Ed is a cute guy – a bit silly, admittedly – with dark hair, blue glasses and a white shirt with a @ sign on his chest. But now everybody is preparing for Christmas, Ed is dressed like Santa Claus. Ed is the mascot of EdL@b, an office in the Maastricht University Library that experiments with new digital tools for education in collaboration with lecturers.
“Last week we walked around the library, asking students to be photographed with Ed in their hand”, says Gwen Noteborn, the head of Edl@b. The result on Facebook is funny: more than 20 pictures, always with the cardboard figure of Ed in the foreground. “We thought it would be nice to try to get publicity in a playful way.”
“Ed was hired last summer”, the Edl@b site announces jokingly, as though Ed were a real employee with a real labour agreement. “He will be our anchorman, announcing news, hosting events and showing up at presentations.”
Besides ‘Ed’ and Noteborn, the office includes an educational developer, an application specialist and several multimedia designers. Short for education laboratory, the Edl@b was founded following on from the Leading in Learning project, a university-wide programme that stimulates educational innovation. “Problem-Based Learning has stood at the basis of our university for thirty years now, but it’s good to adapt to the digital climate of 2013. Consider Twitter, tablets, smartphones, Facebook, video and apps for education”, says Noteborn. “We recognise that most lecturers do want to start something new, but they don’t know how or don’t have the tools to do so.
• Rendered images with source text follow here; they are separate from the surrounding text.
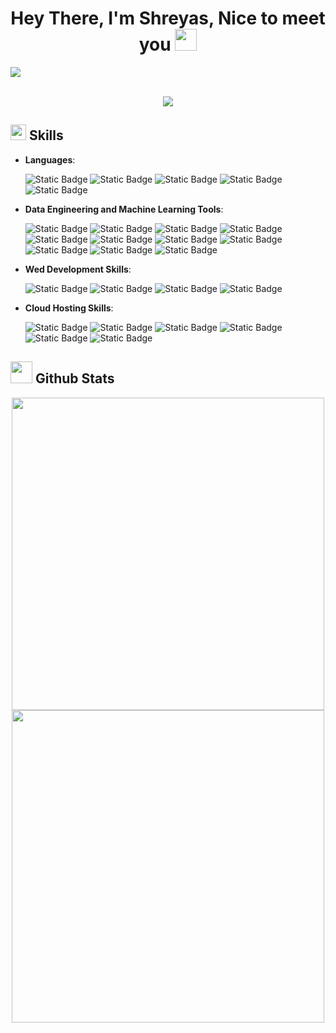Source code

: <h1 align="center"><b>Hey There, I'm Shreyas, Nice to meet you </b><img src="https://media.giphy.com/media/hvRJCLFzcasrR4ia7z/giphy.gif" width="35"></h1>
<img src="https://user-images.githubusercontent.com/73097560/115834477-dbab4500-a447-11eb-908a-139a6edaec5c.gif"><br><br>

<p align="center">
<a href="https://github.com/fairyland0926">
<img src="https://readme-typing-svg.herokuapp.com/?font=Time+New+Roman&color=cyan&size=25&center=true&vCenter=true&width=600&height=100&lines=Computer+Engineering+Graduate.;Incoming+Deep+Learning+Researcher.;Aspiring+Machine+Learning+Engineer.;Data+Engineer.;Backend+Developer.;&font=Pacifico&width=750&height=120&size=45%22">
</a>
</p>

## <img src="https://media2.giphy.com/media/QssGEmpkyEOhBCb7e1/giphy.gif?cid=ecf05e47a0n3gi1bfqntqmob8g9aid1oyj2wr3ds3mg700bl&rid=giphy.gif" width="25"><b> Skills</b>
- **Languages**:

  <span><img alt="Static Badge" src="https://img.shields.io/badge/python-mediumseagreen?style=flat-square&logo=python&logoColor=black"></span>
  <span><img alt="Static Badge" src="https://img.shields.io/badge/C%2B%2B-blue?style=flat-square&logo=C%2B%2B&logoColor=black"></span>
  <span><img alt="Static Badge" src="https://img.shields.io/badge/javascipt-gold?style=flat-square&logo=Javascript&logoColor=black"></span>
  <span><img alt="Static Badge" src="https://img.shields.io/badge/java-brown?style=flat-square&logo=buymeacoffee&logoColor=black"></span>
  <span><img alt="Static Badge" src="https://img.shields.io/badge/scala-deepskyblue?style=flat-square&logo=scala&logoColor=black"></span>

- **Data Engineering and Machine Learning Tools**:
  
  <span><img alt="Static Badge" src="https://img.shields.io/badge/tensorflow-orange?style=flat-square&logo=tensorflow&labelColor=white"></span>
  <span><img alt="Static Badge" src="https://img.shields.io/badge/keras-darkred?style=flat-square&logo=keras&labelColor=darkred"></span>
  <span><img alt="Static Badge" src="https://img.shields.io/badge/pytorch-red?style=flat-square&logo=pytorch&labelColor=white"></span>
  <span><img alt="Static Badge" src="https://img.shields.io/badge/NumPy-lightblue?style=flat-square&logo=numpy&logoColor=black"></span>
  <span><img alt="Static Badge" src="https://img.shields.io/badge/Pandas-navy?style=flat-square&logo=pandas"></span>
  <span><img alt="Static Badge" src="https://img.shields.io/badge/hadoop-palegoldenrod?style=flat-square&logo=apachehadoop"></span>
  <span><img alt="Static Badge" src="https://img.shields.io/badge/apachespark-white?style=flat-square&logo=apachespark"></span>
  <span><img alt="Static Badge" src="https://img.shields.io/badge/powerbi-yellow?style=flat-square&logo=powerbi&color=black"></span>
  <span><img alt="Static Badge" src="https://img.shields.io/badge/MongoDB-limegreen?style=flat-square&logo=mongodb&logoColor=black"></span>
  <span><img alt="Static Badge" src="https://img.shields.io/badge/postgresql-blue?style=flat-square&logo=postgresql&logoColor=black"></span>
  <span><img alt="Static Badge" src="https://img.shields.io/badge/MySQL-orange?style=flat-square&logo=mysql&logoColor=black"></span>

- **Wed Development Skills**:
  
  <span><img alt="Static Badge" src="https://img.shields.io/badge/NextJs-black?style=flat-square&logo=nextdotjs&labelColor=black"></span>
  <span><img alt="Static Badge" src="https://img.shields.io/badge/ReactJs-black?style=flat-square&logo=react&labelColor=black"></span>
  <span><img alt="Static Badge" src="https://img.shields.io/badge/django-black?style=flat-square&logo=django&color=mediumseagreen"></span>
  <span><img alt="Static Badge" src="https://img.shields.io/badge/tailwindcss-white?style=flat-square&logo=tailwindcss"></span>

- **Cloud Hosting Skills**:
  
  <span><img alt="Static Badge" src="https://img.shields.io/badge/Linux-gold?style=flat-square&logo=linux&logoColor=black"></span>
  <span><img alt="Static Badge" src="https://img.shields.io/badge/Docker-black?style=flat-square&logo=docker"></span>
  <span><img alt="Static Badge" src="https://img.shields.io/badge/kubernetes-white?style=flat-square&logo=kubernetes"></span>
  <span><img alt="Static Badge" src="https://img.shields.io/badge/AWS-slategrey?style=flat-square&logo=amazonaws&logoColor=white"></span>
  <span><img alt="Static Badge" src="https://img.shields.io/badge/Azure-white?style=flat-square&logo=microsoftazure&logoColor=dodgerblue"></span>
  <span><img alt="Static Badge" src="https://img.shields.io/badge/GCP-white?style=flat-square&logo=googlecloud&logoColor=Red"></span>
  
## <img src="https://media.giphy.com/media/iY8CRBdQXODJSCERIr/giphy.gif" width="35"><b> Github Stats </b>
<center>
<span><img src="http://github-profile-summary-cards.vercel.app/api/cards/stats?username=shreytheshreyas&theme=transparent" width="500"></span>
<span><img src="http://github-profile-summary-cards.vercel.app/api/cards/productive-time?username=shreytheshreyas&theme=transparent&utcOffset=8" width="500"></span>
</center>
We can help with that.”
Last week the EdL@b invited lecturers to come up with ideas. The best one will be selected and developed in an eight week-experiment in the lecturer’s own class. Previous projects have included a voting experiment to enhance interaction at the faculties of Law, and Health, Medicine & Life Sciences. Students could answer lecturers’ questions by ‘voting’ via text message and Twitter. Noteborn: “Imagine a lecturer in a lecture hall with 500 students asking ‘does anyone want to answer this question?’ Not many students will dare to do so. Sending text messages is anonymous, and for most students much funnier.”